Screwvala is approaching this initiative in the same way that he built his company from an upstart cable provider to a billion dollar business. The initiative also benefits from being independently financed, so there is no delay to starting up projects or adjusting the course of them along the way for better results.

Since 2013, the foundation has employed 300 full time people and 1,300 volunteers in the communities they are focused on. The foundation has put 10,889 toilets into individual homes and installed 733 water storage structures that provide drinking water to 82,109 people. The foundation has also formed 1,863 self-help groups for health and nutrition aid, 177,123 people have received vision tests, 32,500 pairs of free eyeglasses have been handed out, and 5,873 free cataract operations have been performed.
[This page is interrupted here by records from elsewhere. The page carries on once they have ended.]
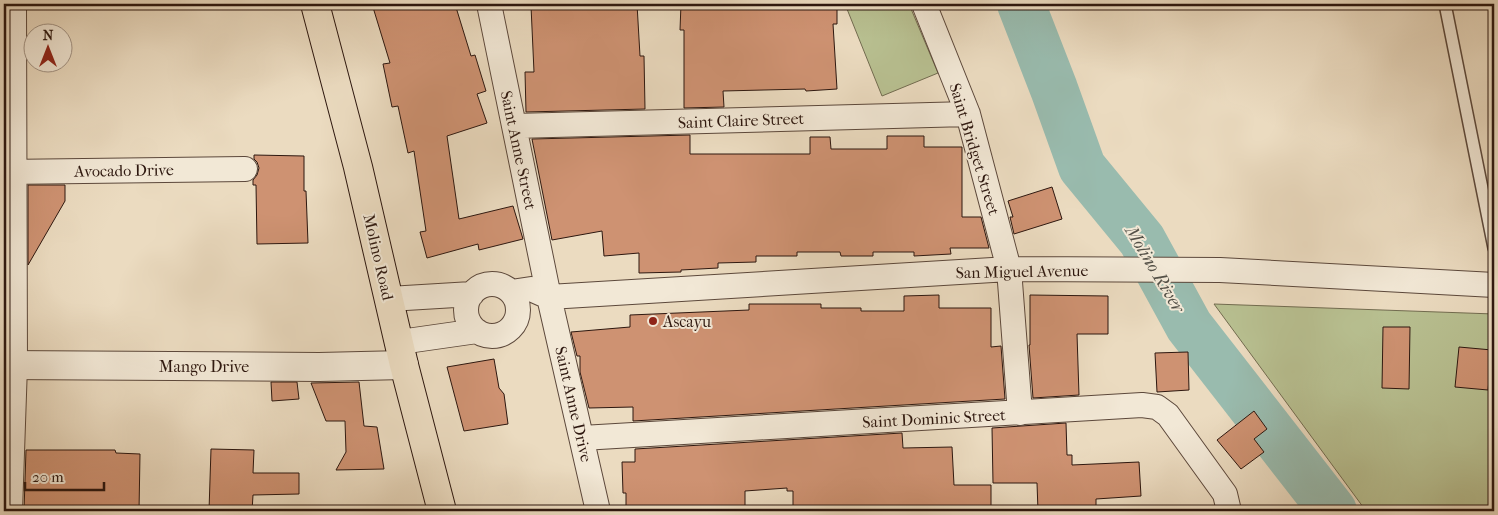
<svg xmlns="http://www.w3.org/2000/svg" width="1498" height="515" viewBox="0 0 1498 515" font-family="'IM FELL French Canon',serif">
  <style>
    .green { fill: #b8c091; stroke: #726c50 }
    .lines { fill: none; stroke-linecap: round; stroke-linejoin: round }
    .river { stroke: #99bbae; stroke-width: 48 }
    .building { fill: #ce9272; stroke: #2d170f }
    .service-casing { stroke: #5c483b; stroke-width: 14 }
    .minor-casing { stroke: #5c483b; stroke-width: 26 }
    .tertiary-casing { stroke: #5c483b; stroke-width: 30 }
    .primary-casing { stroke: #2d170f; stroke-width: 30 }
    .service { stroke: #f2e8d6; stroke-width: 11 }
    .minor { stroke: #f2e8d6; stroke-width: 24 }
    .tertiary { stroke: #f2e8d6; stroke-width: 28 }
    .primary { stroke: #ebdbc0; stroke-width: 28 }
    .poi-dot { fill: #8f2418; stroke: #f2e8d6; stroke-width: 2 }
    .labels { text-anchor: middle; stroke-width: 4; stroke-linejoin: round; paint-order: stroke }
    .street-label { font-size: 16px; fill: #2d170f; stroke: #f2e8d6 }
    .poi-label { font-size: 16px; fill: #2d170f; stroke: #f2e8d6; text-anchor: start }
    .water-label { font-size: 18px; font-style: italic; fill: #535047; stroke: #f2e8d6 }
  </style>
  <rect width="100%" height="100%" fill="#ebdbc0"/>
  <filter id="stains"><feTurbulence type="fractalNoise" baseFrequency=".004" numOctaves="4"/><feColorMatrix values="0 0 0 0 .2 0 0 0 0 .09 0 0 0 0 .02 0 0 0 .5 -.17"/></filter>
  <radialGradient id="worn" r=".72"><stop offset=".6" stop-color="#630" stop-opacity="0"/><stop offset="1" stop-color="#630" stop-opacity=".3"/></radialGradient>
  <path class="green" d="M845,4h64l29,69 -56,23z
    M1214,304l280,10v197h-128z"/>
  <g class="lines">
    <path class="river" d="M1021,4l33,85 28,78 60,73 47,86 144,185"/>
  </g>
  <path class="building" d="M372,4h83l16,52 4,-1 11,36 -9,3 10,29 -40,13 12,83 54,-13 10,33 -44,11 -1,-6 -51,14 -7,-26 6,-1 -12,-80 -6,2 -10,-47 -6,1 -9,-43 7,-1z
    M595,4h42l3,52h4l1,53 -119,3 -1,-40h9l-3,-66z
    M681,4h156v20h-4l4,65 -31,2 -1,-2 -82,2 1,16 -40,1v-78h-4z
    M690,135v19h120v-17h20l1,12h56v-13h37v11h38v70h19l8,31h-39l1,6 -37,2v-4h-41v4h-32l-1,-4h-43v4h-41v6l-38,1v5l-37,2v2l-42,1v-20l-35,3 -2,-25 -50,9 -20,-101z
    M254,155l50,1v35h2l2,52 -51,1 -1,-59h-3v-5l4,-5 2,-7 -2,-6 -3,-3z
    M28,185h37v16l-37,64z
    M1052,187l10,32 -48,15 -4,-17h3l-5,-16z
    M939,295v13h52v39l10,-1 4,53 -372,22v-14l-44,1 -9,-36v-16h-3l-6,-24 59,-5v-12l119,-5v-6h72v4h40v3h43v-15z
    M1030,295l78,1v38h-31l2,61 -46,3 -4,-53h1z
    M1383,327h27l-1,62 -27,-1z
    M1459,347l33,3 -4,40 -33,-3z
    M1188,352l1,38 -32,2 -2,-39z
    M494,359l5,29 5,6 4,30 -44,7 -17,-64z
    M271,382h26l2,17 -27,2z
    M359,382l5,44 13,1 7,42 -48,1 10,-18 -1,-31h-19l-15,-38z
    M1254,411l13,18 -13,10 10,13 -23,17 -24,-29z
    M1066,423l1,32h5v10l67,-3 2,34 -45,3v12h-58l-1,-28h-44l-1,-55z
    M902,433l1,15 49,-1 2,38h37v26h-198v-20h-6v-3l-42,3v20h-119v-18h-3l-1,-31h13v-13z
    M211,449l43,1 -1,23h46v21l-46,1 -1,16h-43z
    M26,450h89l1,3 24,1 -1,57h-115z"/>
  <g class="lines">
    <defs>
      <path id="service" d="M1445,4l49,244"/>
      <path id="minor" d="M489,4l60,293 49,214
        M924,4l44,110 41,155 11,144
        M514,126l454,-12
        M4,172l241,-3
        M466 310a26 26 0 1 1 52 0a26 26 0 1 1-52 0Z
        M511,292l20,-3 18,8 460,-28 211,1 274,15
        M389,299l83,-5
        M400,342l77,-11
        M582,438l560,-33 15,2 11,8 57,79 4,17
        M10,511l5,-146 -1,-361"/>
      <path id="tertiary" d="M4,365l315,2 85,-2"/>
      <path id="primary" d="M315,4l43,163 46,198 38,146"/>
    </defs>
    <use href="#service" class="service-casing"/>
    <use href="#minor" class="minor-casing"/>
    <use href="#tertiary" class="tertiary-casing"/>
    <use href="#primary" class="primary-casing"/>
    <use href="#service" class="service"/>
    <use href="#minor" class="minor"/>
    <use href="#tertiary" class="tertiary"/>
    <use href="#primary" class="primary"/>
  </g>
  <circle class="poi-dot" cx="653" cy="321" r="5"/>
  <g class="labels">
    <g class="street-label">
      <text transform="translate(741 120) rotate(-2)" y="6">Saint Claire Street</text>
      <text transform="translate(975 149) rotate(73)" y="6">Saint Bridget Street</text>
      <text transform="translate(519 150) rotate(78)" y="6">Saint Anne Street</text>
      <text transform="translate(124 170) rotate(-1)" y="6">Avocado Drive</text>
      <text transform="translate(379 257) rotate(77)" y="6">Molino Road</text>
      <text transform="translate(1022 271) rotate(-1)" y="6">San Miguel Avenue</text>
      <text x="204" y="372">Mango Drive</text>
      <text transform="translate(574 404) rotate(77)" y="6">Saint Anne Drive</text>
      <text transform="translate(934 418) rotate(-3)" y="6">Saint Dominic Street</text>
    </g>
    <g class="poi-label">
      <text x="663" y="327">Ascayu</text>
    </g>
    <g class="water-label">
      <text transform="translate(1155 269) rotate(59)" y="6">Molino River</text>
    </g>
  </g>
  <rect width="1498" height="515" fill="none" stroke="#ebdbc0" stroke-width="20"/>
  <rect x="5" y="5" width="1488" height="505" fill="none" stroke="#2d170f" stroke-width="2.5"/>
  <rect x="10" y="10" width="1478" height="495" fill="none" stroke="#2d170f"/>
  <g transform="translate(48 48)"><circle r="24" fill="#f2e8d6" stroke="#a39486"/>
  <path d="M0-4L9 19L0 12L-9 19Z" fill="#8f2418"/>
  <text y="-8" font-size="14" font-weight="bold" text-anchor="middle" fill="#2d170f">N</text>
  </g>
  <path d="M25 482v8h79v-8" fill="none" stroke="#2d170f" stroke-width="2.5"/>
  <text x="32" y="482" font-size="15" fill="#2d170f" stroke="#f2e8d6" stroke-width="4" paint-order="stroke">20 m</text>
  <rect width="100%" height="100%" filter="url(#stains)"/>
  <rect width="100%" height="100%" fill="url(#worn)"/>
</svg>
The foundation has also trained nearly 5,000 teachers and principals, offered computer and English language proficiency classes to 36,000 students, and given scholarships to more than 2,500 students.
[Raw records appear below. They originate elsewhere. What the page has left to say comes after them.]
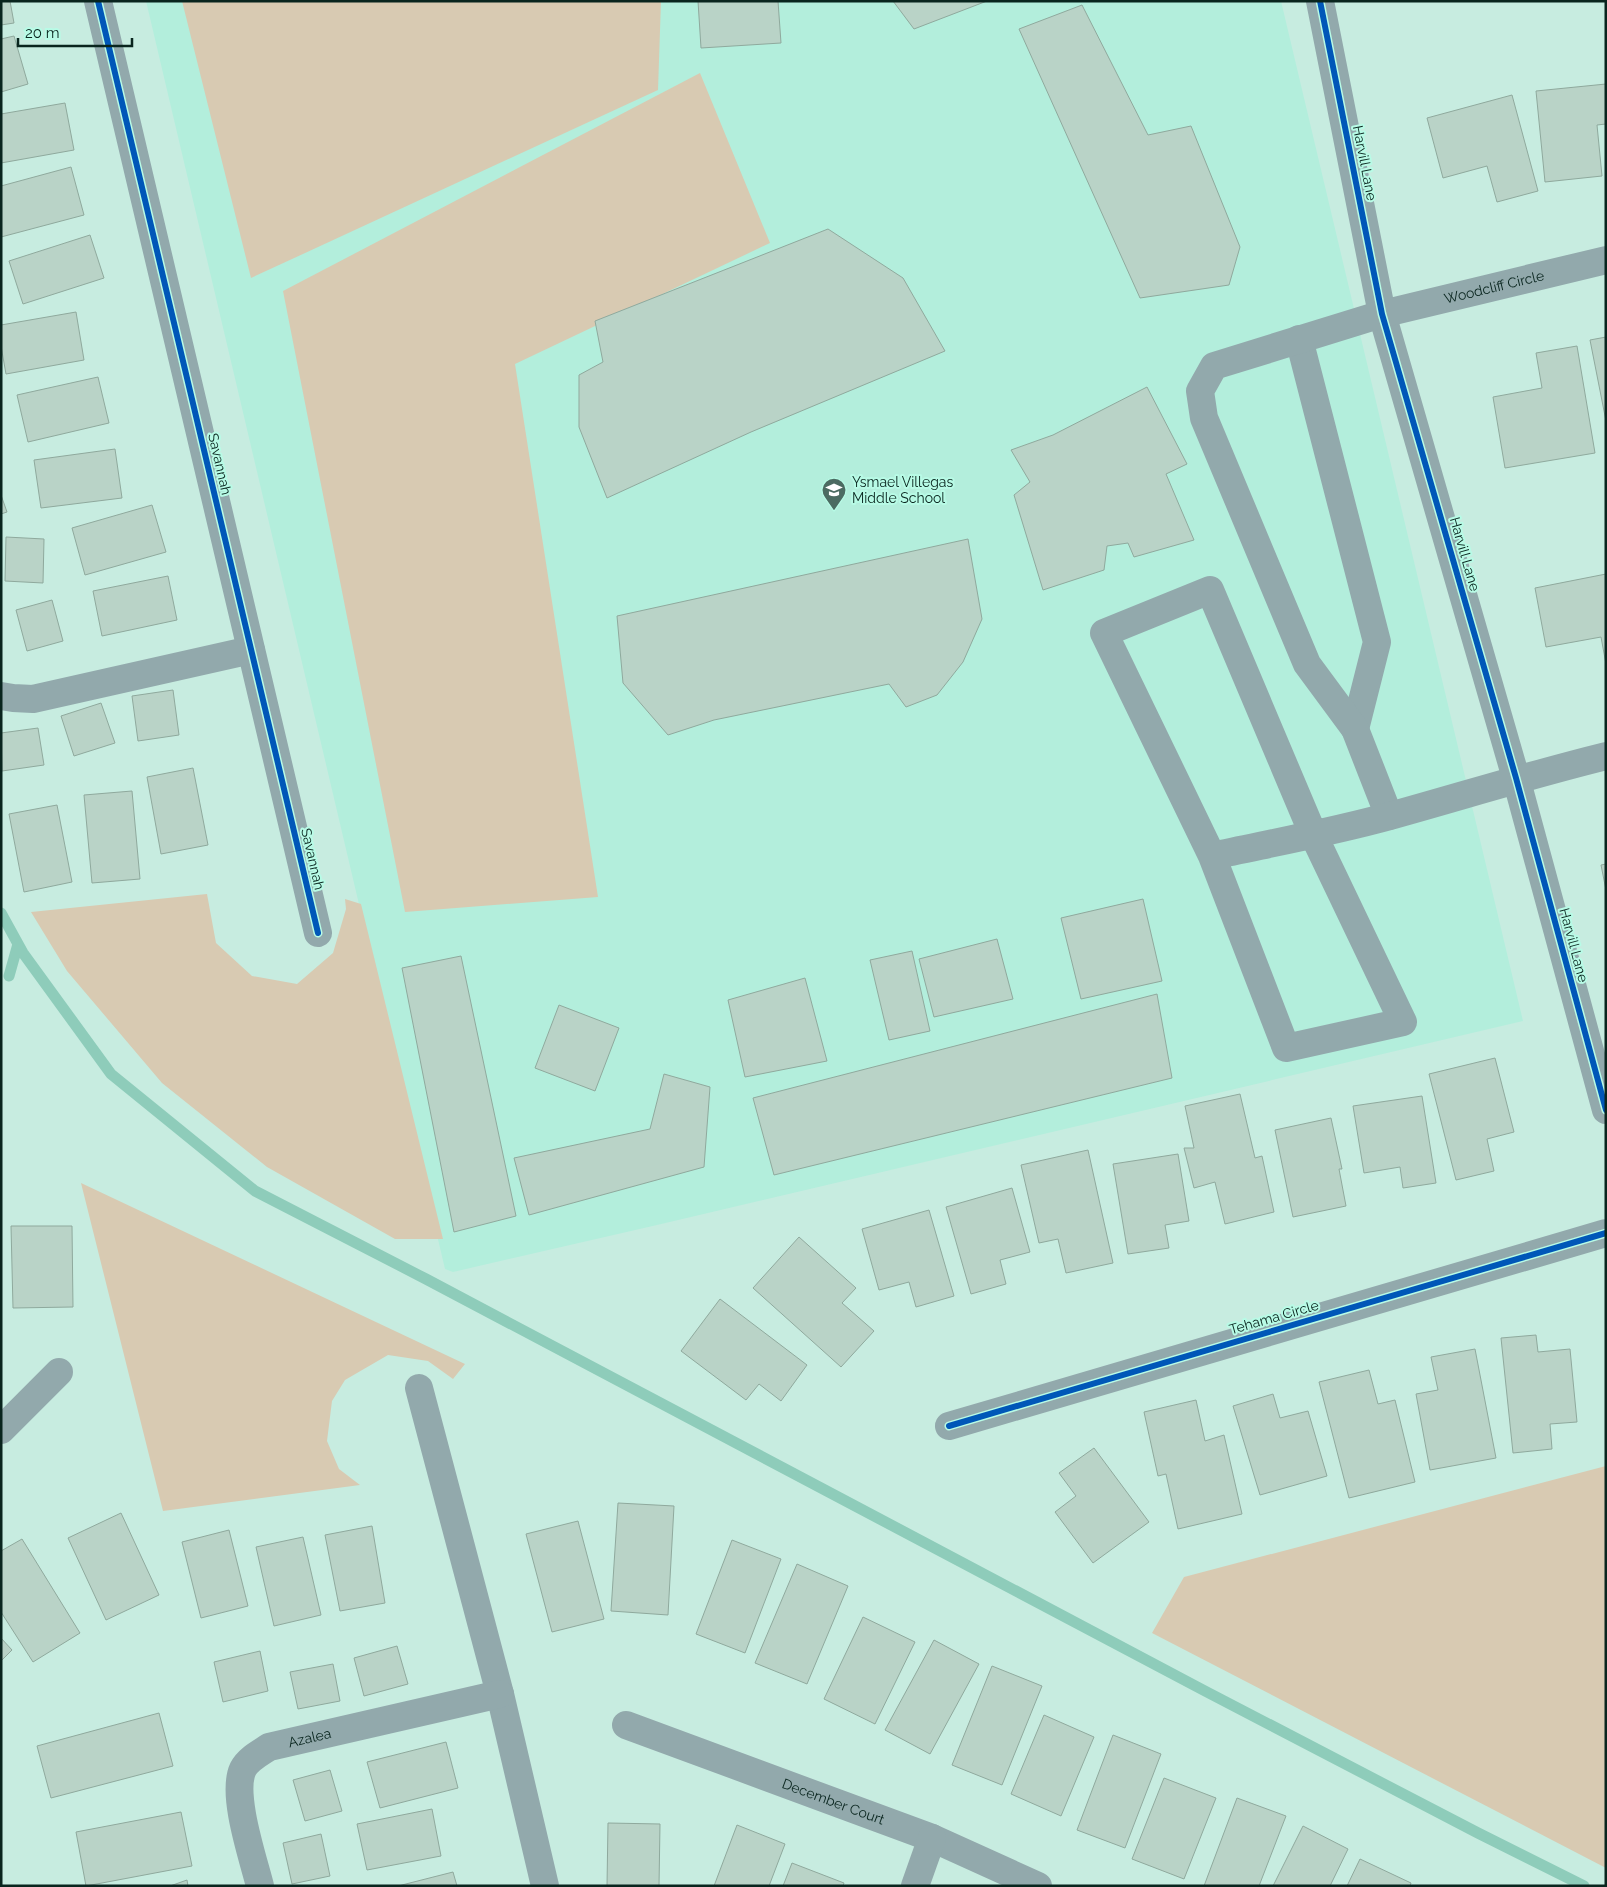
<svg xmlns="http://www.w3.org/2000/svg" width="1607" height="1887" viewBox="0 0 1607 1887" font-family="Raleway,sans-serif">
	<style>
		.built { fill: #b3eedc }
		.green { fill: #d8cab2 }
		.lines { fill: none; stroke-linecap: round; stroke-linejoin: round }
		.stream { stroke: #8eccba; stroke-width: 11 }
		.building { fill: #b9d3c7; stroke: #8fa99d }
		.minor { stroke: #92a9ac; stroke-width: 28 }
		.cycleway-casing { stroke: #b8fbe6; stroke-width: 9 }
		.cycleway { stroke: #0057b8; stroke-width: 6 }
		.labels { text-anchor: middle; stroke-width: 4; stroke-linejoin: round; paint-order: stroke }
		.street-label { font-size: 14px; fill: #09251e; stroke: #b8fbe6 }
		.poi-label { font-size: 14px; fill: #09251e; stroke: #b8fbe6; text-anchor: start }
	</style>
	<rect width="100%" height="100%" fill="#c7ece0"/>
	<!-- built -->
	<path class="built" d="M146,1H1281L1523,1021L657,1225L453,1272L445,1269Z"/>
	<!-- green -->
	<path class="green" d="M182,1H661L658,90L251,278Z
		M700,73L770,243L515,364L598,897L405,912L283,291Z
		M207,894L216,943L252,976L297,984L333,953L346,909L345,899L361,904L443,1239H395L267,1167L162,1083L67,971L31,912Z
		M81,1183L465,1364L453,1379L428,1361L388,1355L345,1380L332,1401L327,1441L339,1469L360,1485L163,1511Z
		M1606,1466V1868L1152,1633L1184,1577Z"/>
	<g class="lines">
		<!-- stream -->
		<path class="stream" d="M1,913L23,953L111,1074L255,1191L426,1279L1205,1691L1478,1833L1584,1886
			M9,976L18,944"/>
	</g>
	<!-- building -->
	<path class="building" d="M1,1H10L14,23L1,25Z
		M698,1H778L781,43L701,48Z
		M893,1H987L914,29Z
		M1082,5L1148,135L1191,126L1240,247L1229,285L1140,298L1019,29Z
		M14,36L28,84L1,92V39Z
		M1606,84V124L1597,125L1602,176L1545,182L1536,91Z
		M1512,95L1538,191L1497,202L1487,166L1443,178L1427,118Z
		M65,103L74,150L1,163V114Z
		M71,167L84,215L1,237V186Z
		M828,229L903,278L945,351L751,432L607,498L579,427V375L603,362L595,321Z
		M90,235L104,278L23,304L9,261Z
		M76,312L84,360L6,374L1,346V325Z
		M1606,337V421L1590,340Z
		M1577,346L1595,453L1505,468L1493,397L1542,388L1536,353Z
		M98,377L109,423L28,442L17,395Z
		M1147,387L1187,464L1166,474L1194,540L1134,557L1128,543L1107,546L1104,570L1043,590L1014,495L1030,482L1011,450L1053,435Z
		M115,449L122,498L41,508L34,460Z
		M1,495L7,512L1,514Z
		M152,505L166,552L85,575L72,528Z
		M6,537L44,539L43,583L5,581Z
		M968,539L982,619L963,662L937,695L906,707L889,684L714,720L668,735L623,683L617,616Z
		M1606,574V664L1601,637L1546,647L1535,588Z
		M168,576L177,620L102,636L93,591Z
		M52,600L63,641L27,651L16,610Z
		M173,690L179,735L138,741L132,696Z
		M101,703L115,743L74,756L61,716Z
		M38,728L44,765L2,771L1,733Z
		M193,768L208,845L161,854L147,777Z
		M132,791L140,879L92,883L84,795Z
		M57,805L72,882L24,892L9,814Z
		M1606,864V890L1601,865Z
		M1143,899L1162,981L1081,999L1061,918Z
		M997,939L1013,999L934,1017L919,959Z
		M912,951L930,1031L889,1040L870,960Z
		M461,956L516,1216L454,1232L402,968Z
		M805,978L827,1061L745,1077L728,1000Z
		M1157,994L1172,1078L774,1175L753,1098Z
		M559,1005L619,1028L595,1091L535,1068Z
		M1495,1058L1514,1132L1487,1139L1494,1171L1456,1180L1429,1074Z
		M664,1074L710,1087L704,1167L529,1215L514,1158L650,1129Z
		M1240,1094L1255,1158L1262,1156L1274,1212L1225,1224L1215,1182L1194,1188L1184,1148H1194L1185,1106Z
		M1422,1096L1436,1183L1403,1188L1400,1167L1364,1173L1353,1106Z
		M1331,1118L1342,1169H1339L1346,1206L1293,1217L1275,1130Z
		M1088,1150L1113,1263L1066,1273L1058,1239L1039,1243L1021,1165Z
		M1178,1154L1189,1221L1165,1225L1169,1248L1128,1254L1113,1164Z
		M1012,1188L1030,1252L1000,1260L1006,1284L971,1294L946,1207Z
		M929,1210L954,1296L916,1307L909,1282L879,1290L862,1229Z
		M11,1226H72L73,1307L13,1308Z
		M799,1237L856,1288L842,1303L874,1331L841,1367L753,1288Z
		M720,1299L807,1365L781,1401L759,1384L746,1400L681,1351Z
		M1536,1335L1538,1352L1570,1349L1577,1422L1550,1424L1552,1449L1513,1453L1501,1338Z
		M1475,1349L1496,1458L1430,1470L1416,1394L1438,1390L1431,1357Z
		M1369,1370L1378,1404L1395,1400L1415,1482L1349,1498L1319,1382Z
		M1273,1394L1280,1418L1308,1411L1327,1476L1260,1495L1233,1406Z
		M1196,1400L1205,1441L1224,1435L1242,1514L1178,1529L1166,1474L1158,1476L1144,1412Z
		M1094,1448L1149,1522L1093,1563L1055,1512L1076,1496L1059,1473Z
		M618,1503L674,1506L668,1615L611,1611Z
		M121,1513L159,1595L106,1620L68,1538Z
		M578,1521L604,1619L552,1632L526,1534Z
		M372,1526L385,1603L340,1611L325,1535Z
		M229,1530L248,1606L201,1618L182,1542Z
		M303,1537L321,1615L274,1626L256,1547Z
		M22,1539L80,1633L33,1662L1,1612V1551Z
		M732,1540L781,1559L745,1653L696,1634Z
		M797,1564L848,1586L807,1684L755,1663Z
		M863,1617L915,1642L875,1724L824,1699Z
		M1,1638L12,1650L1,1661Z
		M934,1640L979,1664L930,1754L885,1730Z
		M397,1646L408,1684L364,1696L354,1658Z
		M260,1651L268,1691L223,1702L214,1662Z
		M333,1664L340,1701L298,1709L290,1672Z
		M992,1666L1042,1686L1002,1785L952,1765Z
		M159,1713L173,1766L51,1798L37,1746Z
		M1044,1715L1094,1737L1061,1816L1011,1794Z
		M1113,1735L1161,1754L1125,1848L1077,1830Z
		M446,1742L458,1788L380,1808L367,1762Z
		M330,1770L342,1811L305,1821L293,1780Z
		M1164,1778L1216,1798L1184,1879L1132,1859Z
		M1237,1798L1286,1816L1259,1886H1204Z
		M432,1809L441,1856L367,1870L357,1824Z
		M181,1812L192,1866L86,1886L76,1832Z
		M608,1823L660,1824L659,1886H607Z
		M737,1825L785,1844L769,1886H714Z
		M1303,1826L1348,1849L1330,1886H1273Z
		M321,1834L330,1876L292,1884L283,1843Z
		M1360,1859L1411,1883L1410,1886H1347Z
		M792,1863L844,1883L843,1886H783Z
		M453,1872L457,1886H398Z
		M187,1880L188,1886H170Z"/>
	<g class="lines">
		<!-- minor -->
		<g class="minor">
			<path d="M98,1L318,933"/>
			<path d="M1320,1L1382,314L1516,778L1606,1110"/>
			<path d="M1299,339L1377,642L1355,729"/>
			<path d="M1,696L13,698L33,699L251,650"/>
			<path id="s1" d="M1389,816L1355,729L1307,664L1204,418L1200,391L1214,366L1382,314L1606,260"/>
			<path d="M1212,856L1286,1048L1403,1022L1313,834L1210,590L1104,633L1212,856C1272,843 1332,832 1390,816C1462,796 1533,774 1606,756"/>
			<path d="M419,1388L500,1694L545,1886"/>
			<path d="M949,1426L1606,1233"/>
			<path d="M1,1430L59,1372"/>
			<path id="s2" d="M626,1725L932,1838L1038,1886"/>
			<path id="s3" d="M260,1886C253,1858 231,1794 243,1769C248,1759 260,1753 269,1747L500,1694"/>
			<path d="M915,1886L932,1838"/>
		</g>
		<defs>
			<path id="cycleway" d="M98,1L318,933
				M1320,1L1382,314L1516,778L1606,1110
				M949,1426L1606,1233"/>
		</defs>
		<!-- cycleway casing -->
		<use href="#cycleway" class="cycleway-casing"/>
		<!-- cycleway -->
		<use href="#cycleway" class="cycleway"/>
	</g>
	<!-- icons -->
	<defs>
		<symbol id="school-pin" viewBox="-11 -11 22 30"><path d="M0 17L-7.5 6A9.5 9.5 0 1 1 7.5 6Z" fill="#4c6b62" stroke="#b8fbe6"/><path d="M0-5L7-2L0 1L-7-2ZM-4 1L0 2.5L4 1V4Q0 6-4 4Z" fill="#fff"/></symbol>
	</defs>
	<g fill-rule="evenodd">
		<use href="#school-pin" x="820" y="476" width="28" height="38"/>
	</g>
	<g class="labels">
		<!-- street labels -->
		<g class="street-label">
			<text transform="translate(1365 163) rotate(79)" y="5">Harvill Lane</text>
			<text dy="5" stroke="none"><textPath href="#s1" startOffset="788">Woodcliff Circle</textPath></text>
			<text transform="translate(220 464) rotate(77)" y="5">Savannah</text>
			<text transform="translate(1465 554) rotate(74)" y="5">Harvill Lane</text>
			<text transform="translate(313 859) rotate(77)" y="5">Savannah</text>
			<text transform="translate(1574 945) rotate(75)" y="5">Harvill Lane</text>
			<text transform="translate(1274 1317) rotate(-16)" y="5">Tehama Circle</text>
			<text dy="5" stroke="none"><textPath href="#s3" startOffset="196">Azalea</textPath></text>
			<text dy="5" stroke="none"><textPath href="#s2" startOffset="221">December Court</textPath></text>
		</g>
		<!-- poi labels -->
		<g class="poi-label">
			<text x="852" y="487">Ysmael Villegas<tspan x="852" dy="16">Middle School</tspan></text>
		</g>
	</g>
	<!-- border -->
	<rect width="1607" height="1887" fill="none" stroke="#09251e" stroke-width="5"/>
	<!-- scale -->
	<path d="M18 38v8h114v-8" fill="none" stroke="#09251e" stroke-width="2.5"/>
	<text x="25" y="38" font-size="15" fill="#09251e" stroke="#b8fbe6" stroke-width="4" paint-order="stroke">20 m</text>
</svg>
Additionally, 20,000 farmers have been given new farming technologies, 1,411 people were given dairy cows, 1,214 people were given poultry for eggs and meat, and thousands of mango and cashew trees have been planted.

With this enormous effort, the Screwvalas hope to raise a generation of socially conscious middle-class Indians and inspire the next wave of Indian entrepreneurs. Screwvala feels that if you have the means and the opportunity to make a difference in the lives of people less fortunate than you are, then you should absolutely do that.

In addition to the Swades Foundation, Screwvala has also started a new film production company, a sports development company, and a new online education company. He has also put together a venture capital portfolio of about 15 companies.

The Screwvalas are at the forefront of a movement for philanthropy and social responsibility. The Swades Foundation plans to allocate $113 million over the next five years to this project.